槲生一把拽住她的手,将她拉到身前,怀抱冰凉如玉。
“请你看个好东西。”他撩了撩宽大的袖摆 ,修长且骨节分明的手打了个响指。
满湖夜色蓦地被点亮,星星点点恍若天上星辰落入水中。
谢逸致定睛去看,只见盏盏莲花灯在水面上漂浮着,时不时随着夜风打几个旋儿。
“千灯莲盏难赢,便赠你千盏莲灯。”
“第一次做,做的尚且还算入眼吧?虽不知你为何执着于那千灯莲盏,但从今往后,我次次来这千灯宴。总有一天,能将千灯莲盏带回来的。

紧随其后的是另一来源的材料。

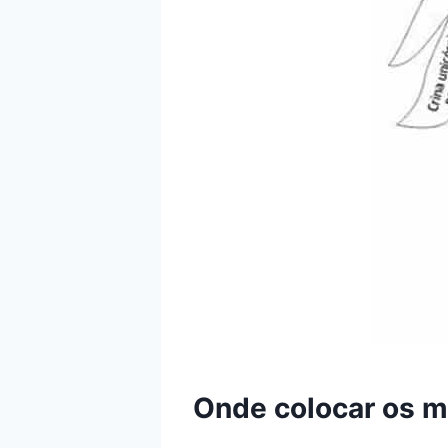
Onde colocar os m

”
满池莲灯引了不少人瞩目,却谁也不知这数量庞大的莲灯是如何在一息之间放入湖中的。
谢逸致看着这几乎遮了整个湖面的莲灯,蓦地展颜一笑。
“你可知,当初在秋容殿中为何做了一盏莲花灯?”
槲生不知,拢着谢逸致的手臂回收几分,将她整个人都嵌在了怀里。颇有几分心机地凑到她耳边,问道。
“为何?”
槲生不是活人,连吐息都带着股凉气。这凉气扑在耳垂这样敏感的地方,谢逸致下意识地抖了抖,而后伸手摸了摸耳垂。
“当年我父亲在生辰宴上为母亲放了一池莲灯,也是这般模样。”
“千灯莲盏是父母定情之物,只可惜我少时不知事,将其砸了个粉碎。母亲虽不曾苛责于我,我却一直惦念到如今。”
夜色如洗,明月高悬。
两人相拥而立,赤色与碧色相缠。
槲生轻点了下谢逸致的额头,一道清凉之感便顺着额头向四肢百骸流去。而后她只觉身上一轻,再瞧去时,已经变了模样。